#### The data:
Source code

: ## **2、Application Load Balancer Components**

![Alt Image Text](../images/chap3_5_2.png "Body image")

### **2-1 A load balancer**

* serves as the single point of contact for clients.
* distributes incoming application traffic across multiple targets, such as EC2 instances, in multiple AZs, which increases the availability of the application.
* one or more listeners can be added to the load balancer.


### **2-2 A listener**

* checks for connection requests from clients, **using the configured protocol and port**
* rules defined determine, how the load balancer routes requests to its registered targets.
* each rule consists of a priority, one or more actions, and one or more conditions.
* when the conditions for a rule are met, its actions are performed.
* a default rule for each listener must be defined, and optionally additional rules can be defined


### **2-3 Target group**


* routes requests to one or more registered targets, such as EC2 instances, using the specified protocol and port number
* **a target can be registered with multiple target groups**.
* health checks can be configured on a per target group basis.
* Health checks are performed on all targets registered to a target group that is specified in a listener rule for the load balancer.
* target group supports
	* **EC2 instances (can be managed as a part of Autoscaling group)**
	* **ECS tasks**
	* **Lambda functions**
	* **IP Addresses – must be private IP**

#### Work request:
Edit the data above by replacing every occurrence of "EC2 instances" with "Amazon EC2 instances", leaving everything else unchanged.

#### Task result:
Source code

: ## **2、Application Load Balancer Components**

![Alt Image Text](../images/chap3_5_2.png "Body image")

### **2-1 A load balancer**

* serves as the single point of contact for clients.
* distributes incoming application traffic across multiple targets, such as Amazon EC2 instances, in multiple AZs, which increases the availability of the application.
* one or more listeners can be added to the load balancer.


### **2-2 A listener**

* checks for connection requests from clients, **using the configured protocol and port**
* rules defined determine, how the load balancer routes requests to its registered targets.
* each rule consists of a priority, one or more actions, and one or more conditions.
* when the conditions for a rule are met, its actions are performed.
* a default rule for each listener must be defined, and optionally additional rules can be defined


### **2-3 Target group**


* routes requests to one or more registered targets, such as Amazon EC2 instances, using the specified protocol and port number
* **a target can be registered with multiple target groups**.
* health checks can be configured on a per target group basis.
* Health checks are performed on all targets registered to a target group that is specified in a listener rule for the load balancer.
* target group supports
	* **Amazon EC2 instances (can be managed as a part of Autoscaling group)**
	* **ECS tasks**
	* **Lambda functions**
	* **IP Addresses – must be private IP**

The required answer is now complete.